Ian Cartwright

Personal information
- Date of birth: 13 November 1964
- Place of birth: Brierley Hill, England
- Date of death: 8 December 2016 (aged 52)
- Height: 5 ft 10 in (1.78 m)
- Position: Midfielder

Senior career*
- Years: Team / Apps / (Gls)
- 1982–1986: Wolverhampton Wanderers / 61 / (3)
- Northfield

= Ian Cartwright =

English footballer

Ian J. Cartwright (13 November 1964 – 7 December 2016) was an English footballer, who played in the Football League for Wolverhampton Wanderers.

==Career==
Ian Cartwright signed for First Division Wolverhampton Wanderers as a youth trainee in 1980. He had to wait until his 18th birthday to make his first team debut, coming on as a substitute in a 1–4 defeat at Oldham Athletic. He made 9 appearances during the remainder of that season (scoring once) as the club won promotion back to the top flight at the first attempt.
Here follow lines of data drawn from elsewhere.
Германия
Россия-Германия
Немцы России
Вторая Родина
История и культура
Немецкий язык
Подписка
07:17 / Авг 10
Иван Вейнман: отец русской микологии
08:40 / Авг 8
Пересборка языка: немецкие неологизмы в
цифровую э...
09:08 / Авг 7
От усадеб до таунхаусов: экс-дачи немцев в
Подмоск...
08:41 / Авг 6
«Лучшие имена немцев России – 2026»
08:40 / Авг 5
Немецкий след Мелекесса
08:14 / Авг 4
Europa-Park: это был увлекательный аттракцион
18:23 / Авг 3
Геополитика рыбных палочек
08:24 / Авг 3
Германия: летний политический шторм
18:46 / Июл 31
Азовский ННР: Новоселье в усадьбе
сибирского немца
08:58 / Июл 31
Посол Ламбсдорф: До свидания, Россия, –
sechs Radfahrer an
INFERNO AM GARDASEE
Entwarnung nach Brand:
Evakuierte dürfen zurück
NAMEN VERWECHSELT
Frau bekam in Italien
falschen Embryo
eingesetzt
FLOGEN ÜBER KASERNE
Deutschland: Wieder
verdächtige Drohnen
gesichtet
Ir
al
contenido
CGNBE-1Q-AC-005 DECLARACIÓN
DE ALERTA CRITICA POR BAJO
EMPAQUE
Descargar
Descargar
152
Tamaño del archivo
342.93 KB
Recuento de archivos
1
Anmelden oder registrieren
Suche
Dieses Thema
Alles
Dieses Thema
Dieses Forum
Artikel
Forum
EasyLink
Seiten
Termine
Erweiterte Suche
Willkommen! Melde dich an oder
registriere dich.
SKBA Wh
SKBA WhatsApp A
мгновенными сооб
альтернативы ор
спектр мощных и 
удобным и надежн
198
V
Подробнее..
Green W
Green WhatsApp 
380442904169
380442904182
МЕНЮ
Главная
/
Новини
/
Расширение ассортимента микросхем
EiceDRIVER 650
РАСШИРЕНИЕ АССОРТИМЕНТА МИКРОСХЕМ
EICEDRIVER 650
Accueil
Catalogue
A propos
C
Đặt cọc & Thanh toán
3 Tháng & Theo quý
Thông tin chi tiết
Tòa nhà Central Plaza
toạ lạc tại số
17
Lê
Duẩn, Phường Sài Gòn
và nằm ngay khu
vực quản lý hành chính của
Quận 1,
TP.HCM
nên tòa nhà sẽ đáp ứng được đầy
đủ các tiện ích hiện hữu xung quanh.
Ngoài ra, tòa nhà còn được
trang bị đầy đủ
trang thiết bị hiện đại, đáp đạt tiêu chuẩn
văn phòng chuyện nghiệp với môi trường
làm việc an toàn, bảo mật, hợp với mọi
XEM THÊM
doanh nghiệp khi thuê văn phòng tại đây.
He made 16 appearances during their doomed campaign of 1983/84 which saw them relegated from the First Division, beginning a slide down the divisions amid financial problems. Cartwright remained at the club until 1986 when released by manager Sammy Chapman, leaving him to play out his career in the non-league.

He died from renal and spinal cancer on 7 December 2016.